Rewrite every one of the lines below, substituting "underscore" for each occurrence of "underline" and leaving all other text unchanged.

— START —

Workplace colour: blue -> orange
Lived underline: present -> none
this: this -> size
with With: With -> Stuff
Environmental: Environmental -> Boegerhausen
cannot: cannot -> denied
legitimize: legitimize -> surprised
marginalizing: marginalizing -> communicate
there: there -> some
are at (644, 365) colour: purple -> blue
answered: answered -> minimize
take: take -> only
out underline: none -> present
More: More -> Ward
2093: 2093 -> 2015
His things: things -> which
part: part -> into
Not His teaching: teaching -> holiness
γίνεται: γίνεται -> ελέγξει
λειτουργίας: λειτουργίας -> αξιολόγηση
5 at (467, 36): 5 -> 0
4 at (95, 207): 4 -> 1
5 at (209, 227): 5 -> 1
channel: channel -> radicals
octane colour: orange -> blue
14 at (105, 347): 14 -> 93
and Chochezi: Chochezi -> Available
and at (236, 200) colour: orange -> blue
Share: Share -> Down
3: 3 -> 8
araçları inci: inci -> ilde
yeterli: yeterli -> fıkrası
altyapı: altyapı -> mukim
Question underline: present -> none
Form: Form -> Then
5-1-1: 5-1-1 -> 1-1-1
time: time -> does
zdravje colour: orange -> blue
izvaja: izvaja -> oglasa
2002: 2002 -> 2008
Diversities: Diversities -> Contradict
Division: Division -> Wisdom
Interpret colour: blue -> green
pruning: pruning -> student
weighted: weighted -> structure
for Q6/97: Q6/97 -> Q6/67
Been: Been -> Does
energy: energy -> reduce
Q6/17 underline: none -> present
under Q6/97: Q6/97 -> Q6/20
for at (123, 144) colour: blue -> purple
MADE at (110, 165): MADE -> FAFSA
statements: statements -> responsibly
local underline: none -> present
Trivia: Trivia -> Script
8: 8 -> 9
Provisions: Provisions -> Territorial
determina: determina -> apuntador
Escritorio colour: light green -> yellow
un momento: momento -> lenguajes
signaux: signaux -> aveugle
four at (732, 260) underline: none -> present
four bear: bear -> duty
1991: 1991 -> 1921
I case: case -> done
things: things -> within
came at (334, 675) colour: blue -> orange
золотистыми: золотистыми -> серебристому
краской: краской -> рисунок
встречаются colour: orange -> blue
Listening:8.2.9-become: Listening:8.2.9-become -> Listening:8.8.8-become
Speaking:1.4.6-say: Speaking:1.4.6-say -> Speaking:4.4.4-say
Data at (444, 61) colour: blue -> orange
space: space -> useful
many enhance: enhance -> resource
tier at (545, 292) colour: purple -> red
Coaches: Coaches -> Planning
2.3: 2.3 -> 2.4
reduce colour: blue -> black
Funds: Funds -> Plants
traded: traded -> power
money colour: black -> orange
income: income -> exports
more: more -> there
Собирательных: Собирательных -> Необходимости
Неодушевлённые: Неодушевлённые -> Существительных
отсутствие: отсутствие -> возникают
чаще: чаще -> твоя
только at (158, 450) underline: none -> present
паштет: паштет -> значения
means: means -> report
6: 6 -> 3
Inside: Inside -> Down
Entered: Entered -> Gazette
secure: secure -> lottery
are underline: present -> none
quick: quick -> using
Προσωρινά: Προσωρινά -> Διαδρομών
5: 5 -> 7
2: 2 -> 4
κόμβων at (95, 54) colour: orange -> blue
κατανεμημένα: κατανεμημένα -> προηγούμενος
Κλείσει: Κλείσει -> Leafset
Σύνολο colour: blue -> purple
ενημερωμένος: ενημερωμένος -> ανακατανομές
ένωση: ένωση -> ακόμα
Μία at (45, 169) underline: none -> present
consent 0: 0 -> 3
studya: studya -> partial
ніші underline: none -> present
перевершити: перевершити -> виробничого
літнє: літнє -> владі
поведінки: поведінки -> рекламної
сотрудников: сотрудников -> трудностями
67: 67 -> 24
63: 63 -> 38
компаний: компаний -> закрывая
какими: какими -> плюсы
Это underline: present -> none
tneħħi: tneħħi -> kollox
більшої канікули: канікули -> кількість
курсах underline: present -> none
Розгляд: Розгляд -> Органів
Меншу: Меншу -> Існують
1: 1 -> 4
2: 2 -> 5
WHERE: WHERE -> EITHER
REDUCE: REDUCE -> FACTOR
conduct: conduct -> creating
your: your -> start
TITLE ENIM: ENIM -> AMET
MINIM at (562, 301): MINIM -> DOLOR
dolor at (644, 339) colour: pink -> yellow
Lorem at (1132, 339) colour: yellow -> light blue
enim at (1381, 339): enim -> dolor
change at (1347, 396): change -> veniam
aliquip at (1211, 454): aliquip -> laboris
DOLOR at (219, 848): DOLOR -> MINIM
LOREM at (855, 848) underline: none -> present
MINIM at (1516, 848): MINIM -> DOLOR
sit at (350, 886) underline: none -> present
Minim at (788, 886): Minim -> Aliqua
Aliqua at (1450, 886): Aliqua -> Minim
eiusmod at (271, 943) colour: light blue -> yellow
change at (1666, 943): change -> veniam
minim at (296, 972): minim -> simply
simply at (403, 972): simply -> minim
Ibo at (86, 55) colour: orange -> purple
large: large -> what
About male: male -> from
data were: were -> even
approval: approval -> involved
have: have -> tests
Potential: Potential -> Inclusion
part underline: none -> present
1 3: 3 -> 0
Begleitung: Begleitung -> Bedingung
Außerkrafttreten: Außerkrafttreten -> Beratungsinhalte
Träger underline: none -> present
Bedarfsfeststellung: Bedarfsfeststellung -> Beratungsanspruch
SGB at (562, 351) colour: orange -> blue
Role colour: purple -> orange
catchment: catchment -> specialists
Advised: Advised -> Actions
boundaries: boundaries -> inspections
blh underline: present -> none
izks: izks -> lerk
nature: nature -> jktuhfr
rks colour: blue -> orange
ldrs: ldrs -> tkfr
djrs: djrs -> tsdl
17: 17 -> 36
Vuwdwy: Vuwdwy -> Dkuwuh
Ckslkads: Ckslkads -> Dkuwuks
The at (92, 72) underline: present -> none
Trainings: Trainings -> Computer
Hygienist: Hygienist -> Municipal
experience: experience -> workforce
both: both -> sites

— END —

▸ CORRECT ANSWER:
Workplace colour: blue -> orange
Lived underscore: present -> none
this: this -> size
with With: With -> Stuff
Environmental: Environmental -> Boegerhausen
cannot: cannot -> denied
legitimize: legitimize -> surprised
marginalizing: marginalizing -> communicate
there: there -> some
are at (644, 365) colour: purple -> blue
answered: answered -> minimize
take: take -> only
out underscore: none -> present
More: More -> Ward
2093: 2093 -> 2015
His things: things -> which
part: part -> into
Not His teaching: teaching -> holiness
γίνεται: γίνεται -> ελέγξει
λειτουργίας: λειτουργίας -> αξιολόγηση
5 at (467, 36): 5 -> 0
4 at (95, 207): 4 -> 1
5 at (209, 227): 5 -> 1
channel: channel -> radicals
octane colour: orange -> blue
14 at (105, 347): 14 -> 93
and Chochezi: Chochezi -> Available
and at (236, 200) colour: orange -> blue
Share: Share -> Down
3: 3 -> 8
araçları inci: inci -> ilde
yeterli: yeterli -> fıkrası
altyapı: altyapı -> mukim
Question underscore: present -> none
Form: Form -> Then
5-1-1: 5-1-1 -> 1-1-1
time: time -> does
zdravje colour: orange -> blue
izvaja: izvaja -> oglasa
2002: 2002 -> 2008
Diversities: Diversities -> Contradict
Division: Division -> Wisdom
Interpret colour: blue -> green
pruning: pruning -> student
weighted: weighted -> structure
for Q6/97: Q6/97 -> Q6/67
Been: Been -> Does
energy: energy -> reduce
Q6/17 underscore: none -> present
under Q6/97: Q6/97 -> Q6/20
for at (123, 144) colour: blue -> purple
MADE at (110, 165): MADE -> FAFSA
statements: statements -> responsibly
local underscore: none -> present
Trivia: Trivia -> Script
8: 8 -> 9
Provisions: Provisions -> Territorial
determina: determina -> apuntador
Escritorio colour: light green -> yellow
un momento: momento -> lenguajes
signaux: signaux -> aveugle
four at (732, 260) underscore: none -> present
four bear: bear -> duty
1991: 1991 -> 1921
I case: case -> done
things: things -> within
came at (334, 675) colour: blue -> orange
золотистыми: золотистыми -> серебристому
краской: краской -> рисунок
встречаются colour: orange -> blue
Listening:8.2.9-become: Listening:8.2.9-become -> Listening:8.8.8-become
Speaking:1.4.6-say: Speaking:1.4.6-say -> Speaking:4.4.4-say
Data at (444, 61) colour: blue -> orange
space: space -> useful
many enhance: enhance -> resource
tier at (545, 292) colour: purple -> red
Coaches: Coaches -> Planning
2.3: 2.3 -> 2.4
reduce colour: blue -> black
Funds: Funds -> Plants
traded: traded -> power
money colour: black -> orange
income: income -> exports
more: more -> there
Собирательных: Собирательных -> Необходимости
Неодушевлённые: Неодушевлённые -> Существительных
отсутствие: отсутствие -> возникают
чаще: чаще -> твоя
только at (158, 450) underscore: none -> present
паштет: паштет -> значения
means: means -> report
6: 6 -> 3
Inside: Inside -> Down
Entered: Entered -> Gazette
secure: secure -> lottery
are underscore: present -> none
quick: quick -> using
Προσωρινά: Προσωρινά -> Διαδρομών
5: 5 -> 7
2: 2 -> 4
κόμβων at (95, 54) colour: orange -> blue
κατανεμημένα: κατανεμημένα -> προηγούμενος
Κλείσει: Κλείσει -> Leafset
Σύνολο colour: blue -> purple
ενημερωμένος: ενημερωμένος -> ανακατανομές
ένωση: ένωση -> ακόμα
Μία at (45, 169) underscore: none -> present
consent 0: 0 -> 3
studya: studya -> partial
ніші underscore: none -> present
перевершити: перевершити -> виробничого
літнє: літнє -> владі
поведінки: поведінки -> рекламної
сотрудников: сотрудников -> трудностями
67: 67 -> 24
63: 63 -> 38
компаний: компаний -> закрывая
какими: какими -> плюсы
Это underscore: present -> none
tneħħi: tneħħi -> kollox
більшої канікули: канікули -> кількість
курсах underscore: present -> none
Розгляд: Розгляд -> Органів
Меншу: Меншу -> Існують
1: 1 -> 4
2: 2 -> 5
WHERE: WHERE -> EITHER
REDUCE: REDUCE -> FACTOR
conduct: conduct -> creating
your: your -> start
TITLE ENIM: ENIM -> AMET
MINIM at (562, 301): MINIM -> DOLOR
dolor at (644, 339) colour: pink -> yellow
Lorem at (1132, 339) colour: yellow -> light blue
enim at (1381, 339): enim -> dolor
change at (1347, 396): change -> veniam
aliquip at (1211, 454): aliquip -> laboris
DOLOR at (219, 848): DOLOR -> MINIM
LOREM at (855, 848) underscore: none -> present
MINIM at (1516, 848): MINIM -> DOLOR
sit at (350, 886) underscore: none -> present
Minim at (788, 886): Minim -> Aliqua
Aliqua at (1450, 886): Aliqua -> Minim
eiusmod at (271, 943) colour: light blue -> yellow
change at (1666, 943): change -> veniam
minim at (296, 972): minim -> simply
simply at (403, 972): simply -> minim
Ibo at (86, 55) colour: orange -> purple
large: large -> what
About male: male -> from
data were: were -> even
approval: approval -> involved
have: have -> tests
Potential: Potential -> Inclusion
part underscore: none -> present
1 3: 3 -> 0
Begleitung: Begleitung -> Bedingung
Außerkrafttreten: Außerkrafttreten -> Beratungsinhalte
Träger underscore: none -> present
Bedarfsfeststellung: Bedarfsfeststellung -> Beratungsanspruch
SGB at (562, 351) colour: orange -> blue
Role colour: purple -> orange
catchment: catchment -> specialists
Advised: Advised -> Actions
boundaries: boundaries -> inspections
blh underscore: present -> none
izks: izks -> lerk
nature: nature -> jktuhfr
rks colour: blue -> orange
ldrs: ldrs -> tkfr
djrs: djrs -> tsdl
17: 17 -> 36
Vuwdwy: Vuwdwy -> Dkuwuh
Ckslkads: Ckslkads -> Dkuwuks
The at (92, 72) underscore: present -> none
Trainings: Trainings -> Computer
Hygienist: Hygienist -> Municipal
experience: experience -> workforce
both: both -> sites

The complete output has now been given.